An expert who studies venture capital says the WeWork 'smackdown' won't change the way the industry works - but he's telling investors how they can avoid the same mistake

Marley Jay   

An expert who studies venture capital says the WeWork 'smackdown' won't change the way the industry works - but he's telling investors how they can avoid the same mistake

wework adam neumann 3 4x3

WeWork; Jackal Pan/Getty images; Samantha Lee/Business Insider

  • WeWork's failed IPO isn't going to change the way venture capital funds behave, according to Erik Gordon, a professor at the University of Michigan's Ross School of Business. That's because no matter how dramatically WeWork's valuation falls, VCs will continue chasing the next big thing.
  • Gordon said that investors in venture capital are judged based on backing companies that strike it big, while other types of funds are judged based on the returns they bring in for investors.
  • He advises investors to remember that distinction, and said they shouldn't rush to get into high-profile IPOs right after they make their public debuts.
  • Click here for more BI Prime stories.

After its botched IPO and the replacement of CEO Adam Neumann, WeWork might look like an era-defining failure, but it might not change the way the venture capital world works.

That's the view of Erik Gordon, a professor at the University of Michigan's Ross School of Business whose areas of expertise include venture capital, private equity, and corporate governance. He's advised numerous companies and is also the faculty managing director of the school's Wolverine Venture Fund.

Venture capital funds are mainly judged based on the big bets they get right, Gordon said. That makes them very different from hedge funds and other types of investment funds that are judged primarily based on the returns they deliver for shareholders.

"VCs are not chastised for failures. They're chastised for missing out on the next Google," Gordon told Business Insider in an exclusive interview. "There's a lot of pressure to say 'this could be the big hit in my portfolio.'"

Since failure is so common in the VC world anyway, he added, there is an enormous amount of pressure on those funds to bet on companies that have the kind of potential WeWork appeared to have. That's one reason the flexible-office-space company's biggest backer might open its wallet for WeWork yet again.

After watching WeWork's valuation plunge from as high as $47 billion to $10 billion or less, it's possible that venture capital firms will briefly shy away from some of the risky-looking startups, Gordon said. But the lure of backing a giant winner is going to be too strong for permanent change to set in.

"When a company is able to convince the VC world that it's the next hot one that you must be in to look like a real VC, we'll see the same thing over again.

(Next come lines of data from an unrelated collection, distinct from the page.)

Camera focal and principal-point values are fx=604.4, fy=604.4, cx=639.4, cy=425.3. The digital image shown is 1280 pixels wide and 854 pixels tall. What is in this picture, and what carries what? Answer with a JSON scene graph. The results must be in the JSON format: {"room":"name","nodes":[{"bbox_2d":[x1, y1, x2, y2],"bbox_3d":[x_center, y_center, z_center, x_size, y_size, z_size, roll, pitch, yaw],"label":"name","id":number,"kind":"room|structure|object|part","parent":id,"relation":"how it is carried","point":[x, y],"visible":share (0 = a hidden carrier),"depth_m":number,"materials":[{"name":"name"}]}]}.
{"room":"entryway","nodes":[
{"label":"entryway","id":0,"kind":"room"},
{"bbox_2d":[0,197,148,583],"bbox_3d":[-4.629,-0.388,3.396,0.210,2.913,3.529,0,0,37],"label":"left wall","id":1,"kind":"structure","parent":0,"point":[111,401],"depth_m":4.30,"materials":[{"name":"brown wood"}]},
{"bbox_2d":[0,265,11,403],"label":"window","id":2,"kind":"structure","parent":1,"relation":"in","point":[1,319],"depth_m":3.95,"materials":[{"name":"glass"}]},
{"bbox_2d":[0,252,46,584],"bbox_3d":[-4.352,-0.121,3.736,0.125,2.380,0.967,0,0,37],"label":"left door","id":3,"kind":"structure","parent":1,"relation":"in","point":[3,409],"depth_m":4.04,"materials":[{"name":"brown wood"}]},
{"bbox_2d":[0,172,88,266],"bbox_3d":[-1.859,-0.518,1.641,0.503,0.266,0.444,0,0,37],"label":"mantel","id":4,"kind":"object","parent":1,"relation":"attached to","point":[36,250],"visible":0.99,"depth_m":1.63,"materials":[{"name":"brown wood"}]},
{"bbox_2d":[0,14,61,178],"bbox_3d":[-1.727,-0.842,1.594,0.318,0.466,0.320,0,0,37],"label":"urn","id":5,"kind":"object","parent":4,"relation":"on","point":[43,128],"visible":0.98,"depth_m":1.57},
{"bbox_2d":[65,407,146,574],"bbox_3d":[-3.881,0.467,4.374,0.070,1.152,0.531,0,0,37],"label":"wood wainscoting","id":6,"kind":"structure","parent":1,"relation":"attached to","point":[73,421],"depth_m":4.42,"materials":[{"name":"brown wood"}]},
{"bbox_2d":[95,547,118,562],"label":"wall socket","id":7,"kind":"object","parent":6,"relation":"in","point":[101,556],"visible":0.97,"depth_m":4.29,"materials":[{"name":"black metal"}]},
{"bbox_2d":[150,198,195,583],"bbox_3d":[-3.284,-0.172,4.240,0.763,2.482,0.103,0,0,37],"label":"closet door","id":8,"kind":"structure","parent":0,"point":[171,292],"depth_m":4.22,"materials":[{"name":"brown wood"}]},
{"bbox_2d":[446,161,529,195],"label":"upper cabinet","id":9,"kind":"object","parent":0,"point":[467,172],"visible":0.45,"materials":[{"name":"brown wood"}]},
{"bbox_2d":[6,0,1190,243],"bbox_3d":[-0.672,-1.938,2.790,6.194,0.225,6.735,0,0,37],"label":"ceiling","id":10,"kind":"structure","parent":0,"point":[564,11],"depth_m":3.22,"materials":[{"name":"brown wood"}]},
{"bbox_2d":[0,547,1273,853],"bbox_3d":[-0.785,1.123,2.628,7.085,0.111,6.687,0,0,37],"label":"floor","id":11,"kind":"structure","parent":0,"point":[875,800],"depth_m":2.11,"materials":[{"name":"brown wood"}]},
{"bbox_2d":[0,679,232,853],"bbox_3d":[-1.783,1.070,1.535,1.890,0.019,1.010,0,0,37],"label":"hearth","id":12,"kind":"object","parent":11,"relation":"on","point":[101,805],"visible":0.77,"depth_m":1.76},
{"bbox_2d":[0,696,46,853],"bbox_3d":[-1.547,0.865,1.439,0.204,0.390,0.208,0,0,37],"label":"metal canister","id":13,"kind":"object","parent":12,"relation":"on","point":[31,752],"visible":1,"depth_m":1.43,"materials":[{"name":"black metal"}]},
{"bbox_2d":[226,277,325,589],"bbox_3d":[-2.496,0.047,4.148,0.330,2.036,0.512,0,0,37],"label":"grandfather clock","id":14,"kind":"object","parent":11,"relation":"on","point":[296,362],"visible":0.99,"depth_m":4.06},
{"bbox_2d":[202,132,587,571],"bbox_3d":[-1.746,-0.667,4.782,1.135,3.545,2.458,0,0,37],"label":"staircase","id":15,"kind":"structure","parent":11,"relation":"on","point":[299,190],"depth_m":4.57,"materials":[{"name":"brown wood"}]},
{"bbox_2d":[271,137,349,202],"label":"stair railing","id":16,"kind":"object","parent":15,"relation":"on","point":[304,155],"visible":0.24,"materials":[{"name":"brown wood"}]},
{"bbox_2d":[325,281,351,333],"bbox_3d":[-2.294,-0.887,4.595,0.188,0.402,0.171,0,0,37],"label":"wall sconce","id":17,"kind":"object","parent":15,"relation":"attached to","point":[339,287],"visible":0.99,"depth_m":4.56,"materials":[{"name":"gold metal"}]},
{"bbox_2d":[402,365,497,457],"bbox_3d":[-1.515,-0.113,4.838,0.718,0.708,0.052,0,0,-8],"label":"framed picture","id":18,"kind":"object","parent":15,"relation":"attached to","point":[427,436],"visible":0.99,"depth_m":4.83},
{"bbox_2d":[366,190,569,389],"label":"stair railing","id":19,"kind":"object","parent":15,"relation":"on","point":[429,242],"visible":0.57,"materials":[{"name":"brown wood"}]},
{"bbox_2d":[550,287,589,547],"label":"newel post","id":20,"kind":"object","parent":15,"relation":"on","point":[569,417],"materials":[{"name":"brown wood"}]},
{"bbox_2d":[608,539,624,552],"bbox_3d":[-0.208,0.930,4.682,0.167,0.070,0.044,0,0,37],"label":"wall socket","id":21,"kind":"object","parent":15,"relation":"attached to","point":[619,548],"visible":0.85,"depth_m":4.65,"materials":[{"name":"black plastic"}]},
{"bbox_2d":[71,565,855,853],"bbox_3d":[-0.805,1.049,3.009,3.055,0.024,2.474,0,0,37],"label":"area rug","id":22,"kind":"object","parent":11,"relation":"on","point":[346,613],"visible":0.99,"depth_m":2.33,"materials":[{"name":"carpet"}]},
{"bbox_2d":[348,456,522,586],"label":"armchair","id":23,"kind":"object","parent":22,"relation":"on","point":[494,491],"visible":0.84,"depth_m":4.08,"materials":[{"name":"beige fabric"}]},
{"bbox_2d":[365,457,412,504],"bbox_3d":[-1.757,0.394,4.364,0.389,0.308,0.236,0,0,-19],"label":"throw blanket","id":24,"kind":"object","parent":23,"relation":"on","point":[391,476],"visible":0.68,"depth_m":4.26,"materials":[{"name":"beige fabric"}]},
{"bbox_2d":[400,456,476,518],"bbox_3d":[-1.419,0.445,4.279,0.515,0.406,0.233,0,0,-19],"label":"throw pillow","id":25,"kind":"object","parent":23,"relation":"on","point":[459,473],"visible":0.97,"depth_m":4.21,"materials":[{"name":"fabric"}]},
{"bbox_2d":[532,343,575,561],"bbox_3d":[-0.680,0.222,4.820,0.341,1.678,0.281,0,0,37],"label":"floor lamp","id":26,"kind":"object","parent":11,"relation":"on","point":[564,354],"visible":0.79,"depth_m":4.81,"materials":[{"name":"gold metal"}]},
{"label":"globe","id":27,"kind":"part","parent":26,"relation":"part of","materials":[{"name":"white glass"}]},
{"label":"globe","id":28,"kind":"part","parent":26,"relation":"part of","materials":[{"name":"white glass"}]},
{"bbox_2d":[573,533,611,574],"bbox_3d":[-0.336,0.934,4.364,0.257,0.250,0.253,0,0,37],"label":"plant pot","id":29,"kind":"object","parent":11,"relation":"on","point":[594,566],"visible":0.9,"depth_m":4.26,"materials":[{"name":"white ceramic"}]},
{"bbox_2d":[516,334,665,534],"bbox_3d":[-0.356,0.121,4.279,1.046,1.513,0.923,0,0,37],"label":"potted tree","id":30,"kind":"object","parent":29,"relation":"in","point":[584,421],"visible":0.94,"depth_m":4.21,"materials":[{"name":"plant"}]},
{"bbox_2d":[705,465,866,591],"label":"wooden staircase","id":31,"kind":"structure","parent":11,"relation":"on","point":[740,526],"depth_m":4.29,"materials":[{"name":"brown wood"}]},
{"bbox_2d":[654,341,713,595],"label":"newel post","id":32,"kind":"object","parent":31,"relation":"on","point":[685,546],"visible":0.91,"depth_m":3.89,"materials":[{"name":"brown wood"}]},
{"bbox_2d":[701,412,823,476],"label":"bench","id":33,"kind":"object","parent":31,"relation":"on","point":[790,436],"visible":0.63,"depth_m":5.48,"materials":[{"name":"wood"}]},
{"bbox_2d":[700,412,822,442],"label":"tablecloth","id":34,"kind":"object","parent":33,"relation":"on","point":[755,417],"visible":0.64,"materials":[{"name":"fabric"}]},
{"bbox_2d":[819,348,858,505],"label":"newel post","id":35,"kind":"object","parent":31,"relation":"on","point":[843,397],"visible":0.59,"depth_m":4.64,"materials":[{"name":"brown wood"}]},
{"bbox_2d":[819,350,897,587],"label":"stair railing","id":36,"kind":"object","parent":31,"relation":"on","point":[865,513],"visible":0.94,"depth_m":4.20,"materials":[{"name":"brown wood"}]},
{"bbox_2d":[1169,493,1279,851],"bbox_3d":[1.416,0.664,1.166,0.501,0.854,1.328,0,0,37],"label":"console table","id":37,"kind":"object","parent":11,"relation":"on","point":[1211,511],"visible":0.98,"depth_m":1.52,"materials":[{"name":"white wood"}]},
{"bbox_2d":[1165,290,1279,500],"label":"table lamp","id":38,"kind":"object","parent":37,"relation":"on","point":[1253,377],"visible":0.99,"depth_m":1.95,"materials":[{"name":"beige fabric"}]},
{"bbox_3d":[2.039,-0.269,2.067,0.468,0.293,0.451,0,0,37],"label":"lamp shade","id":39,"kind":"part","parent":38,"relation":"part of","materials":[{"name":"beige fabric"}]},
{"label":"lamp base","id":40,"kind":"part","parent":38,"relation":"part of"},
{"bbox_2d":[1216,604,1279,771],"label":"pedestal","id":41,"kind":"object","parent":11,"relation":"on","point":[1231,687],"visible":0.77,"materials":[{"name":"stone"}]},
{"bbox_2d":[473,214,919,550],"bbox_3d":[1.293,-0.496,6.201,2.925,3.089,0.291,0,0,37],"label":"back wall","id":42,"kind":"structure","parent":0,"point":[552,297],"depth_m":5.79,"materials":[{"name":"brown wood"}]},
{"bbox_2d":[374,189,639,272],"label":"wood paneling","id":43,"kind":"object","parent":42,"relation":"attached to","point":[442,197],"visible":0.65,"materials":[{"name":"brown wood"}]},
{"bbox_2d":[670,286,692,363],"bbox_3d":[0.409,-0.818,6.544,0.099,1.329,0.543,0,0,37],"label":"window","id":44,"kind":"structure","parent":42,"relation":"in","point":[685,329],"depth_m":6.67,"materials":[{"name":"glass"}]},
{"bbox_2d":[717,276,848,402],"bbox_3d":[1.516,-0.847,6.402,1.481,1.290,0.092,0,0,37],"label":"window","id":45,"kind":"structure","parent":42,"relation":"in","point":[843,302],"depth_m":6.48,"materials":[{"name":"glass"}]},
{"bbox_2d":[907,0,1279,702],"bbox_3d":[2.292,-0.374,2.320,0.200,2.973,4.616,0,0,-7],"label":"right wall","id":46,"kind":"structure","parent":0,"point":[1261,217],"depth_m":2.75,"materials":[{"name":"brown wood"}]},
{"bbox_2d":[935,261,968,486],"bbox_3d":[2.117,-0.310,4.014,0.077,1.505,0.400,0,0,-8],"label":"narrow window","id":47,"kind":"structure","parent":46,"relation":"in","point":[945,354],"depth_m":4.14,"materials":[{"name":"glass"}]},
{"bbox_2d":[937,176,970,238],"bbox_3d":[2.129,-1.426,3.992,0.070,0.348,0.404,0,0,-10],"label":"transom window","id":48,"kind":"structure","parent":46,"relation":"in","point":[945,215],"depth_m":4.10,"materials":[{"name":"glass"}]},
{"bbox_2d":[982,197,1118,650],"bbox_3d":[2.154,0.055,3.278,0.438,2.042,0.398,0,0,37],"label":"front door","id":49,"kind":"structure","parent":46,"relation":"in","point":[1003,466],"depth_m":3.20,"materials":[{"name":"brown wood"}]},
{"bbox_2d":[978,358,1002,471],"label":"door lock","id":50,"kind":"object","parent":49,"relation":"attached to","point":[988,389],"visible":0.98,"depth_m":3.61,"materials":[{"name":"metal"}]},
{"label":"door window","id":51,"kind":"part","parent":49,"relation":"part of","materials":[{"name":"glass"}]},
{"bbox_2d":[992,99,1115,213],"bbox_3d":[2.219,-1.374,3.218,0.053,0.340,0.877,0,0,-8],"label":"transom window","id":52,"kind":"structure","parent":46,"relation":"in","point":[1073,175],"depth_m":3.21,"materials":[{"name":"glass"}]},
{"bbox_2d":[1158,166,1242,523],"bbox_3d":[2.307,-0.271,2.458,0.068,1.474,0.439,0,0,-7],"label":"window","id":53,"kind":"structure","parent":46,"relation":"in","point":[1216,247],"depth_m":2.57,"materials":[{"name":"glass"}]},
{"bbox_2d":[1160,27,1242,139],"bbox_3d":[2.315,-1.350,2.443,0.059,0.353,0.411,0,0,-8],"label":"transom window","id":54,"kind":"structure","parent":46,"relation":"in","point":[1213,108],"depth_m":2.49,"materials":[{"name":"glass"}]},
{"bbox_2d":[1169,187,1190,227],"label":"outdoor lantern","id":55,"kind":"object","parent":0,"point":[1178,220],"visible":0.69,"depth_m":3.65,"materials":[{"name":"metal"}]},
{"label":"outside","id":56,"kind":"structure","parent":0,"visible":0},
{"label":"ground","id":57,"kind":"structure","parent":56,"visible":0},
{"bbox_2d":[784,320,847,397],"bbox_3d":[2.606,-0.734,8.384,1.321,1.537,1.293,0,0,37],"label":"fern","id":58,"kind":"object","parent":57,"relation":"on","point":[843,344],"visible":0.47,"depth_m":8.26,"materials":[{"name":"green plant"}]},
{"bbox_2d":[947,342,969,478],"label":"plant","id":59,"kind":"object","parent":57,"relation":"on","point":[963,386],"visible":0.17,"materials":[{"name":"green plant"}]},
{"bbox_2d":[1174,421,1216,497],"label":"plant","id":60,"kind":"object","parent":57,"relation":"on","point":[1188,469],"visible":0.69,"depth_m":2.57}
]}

Because VCs can't resist," he said.

But he adds that investors don't have behave that way - and if their goal is building wealth and not getting in on a hot investment, they really shouldn't.

"The risk in the first week of trading is going to be gigantic, and are you going to get rewarded?" he asked. "You don't have to jump into a company on the first day or two that it's public."

Even if they don't get in on the ground floor of the next Beyond Meat, Gordon said, a focus on the longer term is safer and will help investors succeed.

"If you think it's a really good company, you think it's going to turn into a big investment, a good investment like Apple, Amazon, you don't have to be in it the first day," he said.